Background: Studies of hypertension and cognition variously report adverse, null, and protective associations. We evaluated evidence supporting three potential explanations for this variation: an effect of hypertension duration, an effect of age at hypertension initiation, and selection bias due to dependent censoring.
Methods: The Normative Aging Study is a prospective cohort study of men in the greater Boston area. Participants completed study visits, including hypertension assessment, every 3–5 years starting in 1961. Seven hundred fifty-eight of 1,284 men eligible at baseline completed cognitive assessment between 1992 and 2005; we used the mean age-adjusted cognitive test Z score from their first assessment to quantify cognition. We estimated how becoming hypertensive and increasing age at onset and duration since hypertension initiation affect cognition. We used inverse probability of censoring weights to reduce and quantify selection bias.

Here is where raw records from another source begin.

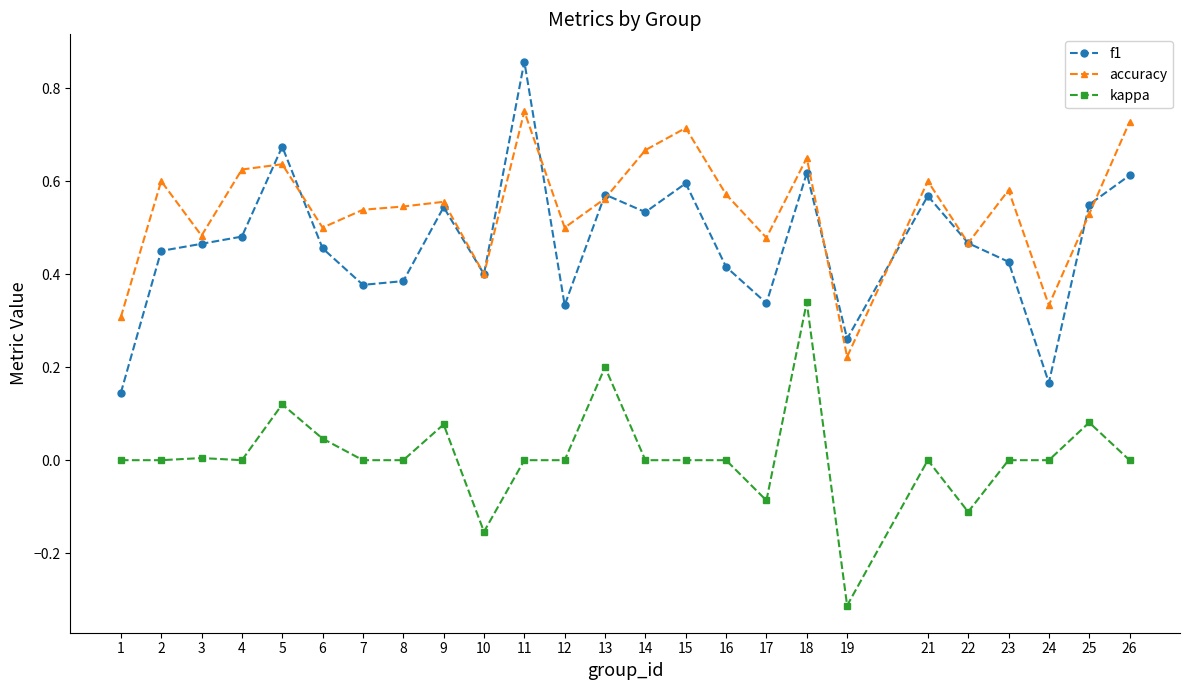

At which category does the chart reach its peak across all series?

11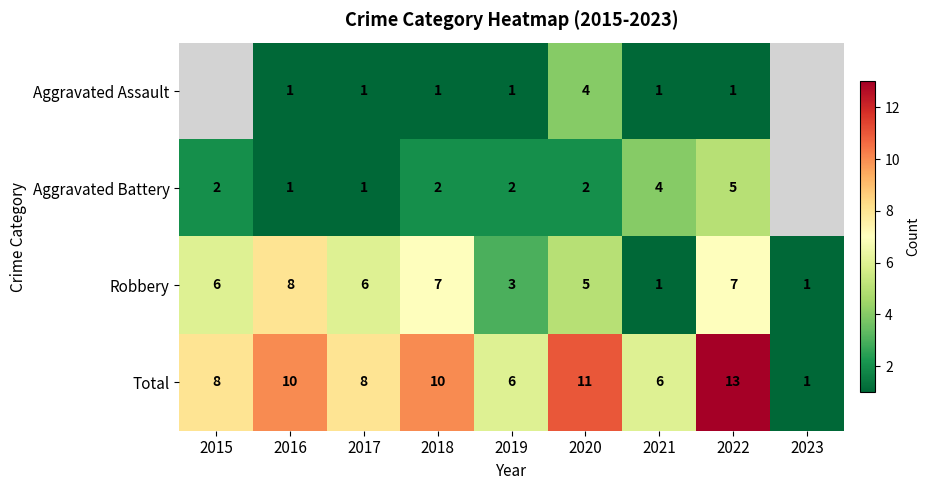

What is the maximum value for Total?

13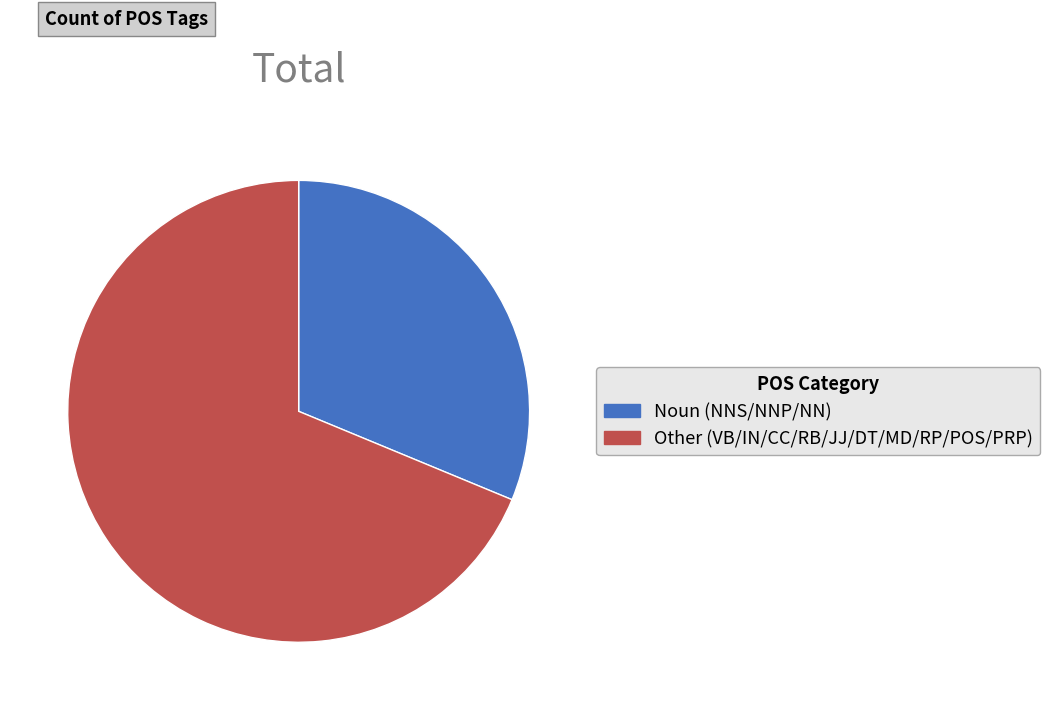

What is the ratio of the value at Noun (NNS/NNP/NN) to the value at Other (VB/IN/CC/RB/JJ/DT/MD/RP/POS/PRP)?

0.5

Results: A history of hypertension diagnosis predicted lower cognition. Increasing duration since hypertension initiation predicted lower mean cognitive Z score (−0.02 standard units per year increase [95% confidence interval= −0.04 to −0.001]), independent of age at onset. Comparing participants with and without hypertension, we observed noteworthy differences in mean cognitive score only for those with a long duration since hypertension initiation, regardless of age at onset. Age at onset was not associated with cognition independent of duration. Analyses designed to quantify selection bias suggested upward bias.
Conclusions: Previous findings of null or protective associations between hypertension and cognition likely reflect the study of persons with short duration since hypertension initiation. Selection bias may also contribute to cross-study heterogeneity.